• Trecho do texto
◇ ◇ ◇

Junta golpista na Guiné ordena rendição de ministros

Os líderes do golpe militar na Guiné ordenaram aos ministros do antigo governo e a oficiais seniores do Exército a se entregar em uma base militar na capital, Conacri.

Através de um comunicado transmitido em cadeia nacional de rádio e TV, eles dizem que quem não se entregar em 24 horas à base de Alpha Yaya Duiallo será procurado e preso.

Os líderes também pediram que os funcionários públicos voltassem ao trabalho. A União Africana condenou o golpe militar na Guiné, na África Ocidental, realizado na segunda-feira, poucas horas depois da morte do presidente Lansana Conte.

O bloco econômico regional, a Ecowas (Comunidade Econômica dos Estados do Oeste Africano, na sigla em inglês), anunciou que enviará nesta quinta-feira uma delegação à Guiné para tentar convencer o Exército a restabelecer a ordem constitucional. A missão conta com o apoio da União Africana.

◇ ◇ ◇

• Material coletado
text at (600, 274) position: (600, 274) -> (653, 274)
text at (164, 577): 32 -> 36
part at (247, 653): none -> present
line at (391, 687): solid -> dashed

◇ ◇ ◇

• Descrição do exercício
Retome a notícia sobre o golpe militar na Guiné a partir do ponto em que ela termina. Não é preciso consultar a listagem.

• Resultado da tarefa
Toque de recolher
Na quarta-feira, o líder da junta golpista, o capitão Moussa Dadis Camara, se declarou o novo presidente do país.

A junta impôs toque de recolher durante a noite. O toque de recolher valerá entre as 20h e às 6h e, segundo o correspondente da BBC na vizinha Gana Will Ross, não é novidade para a população do país.

No ano passado, o Exército adotou medida semelhante para conter uma revolta contra o presidente Lansana Conte. A situação no país permanece confusa e não se sabe ao certo até que ponto os militares golpistas realmente assumiram o controle sobre o país.

Na terça-feira, a junta anunciou a dissolução do governo e a suspensão da Constituição do país, poucas horas depois da morte de Conte.

Mas o primeiro-ministro, Ahmed Tidiane Souare, disse que o governo civil ainda é a autoridade legítima na Guiné. Ele e outros membros de seu governo estão sendo protegidos por tropas leais ao Parlamento.

O correspondente da BBC em Conacri Alhassan Sillah disse que soldados estão fazendo patrulha em postos de controle nas principais estradas de acesso ao centro da cidade.

Segundo ele, uma fonte militar teria afirmado que apenas uma minoria de soldados se opõe à intervenção militar e que os líderes do golpe estariam tentando conquistar o apoio desse grupo em reuniões na capital. Lansana Conte, que morreu aos 74 anos, deve ser enterrado na sexta-feira. Ele comandou o país com mão de ferro desde 1984.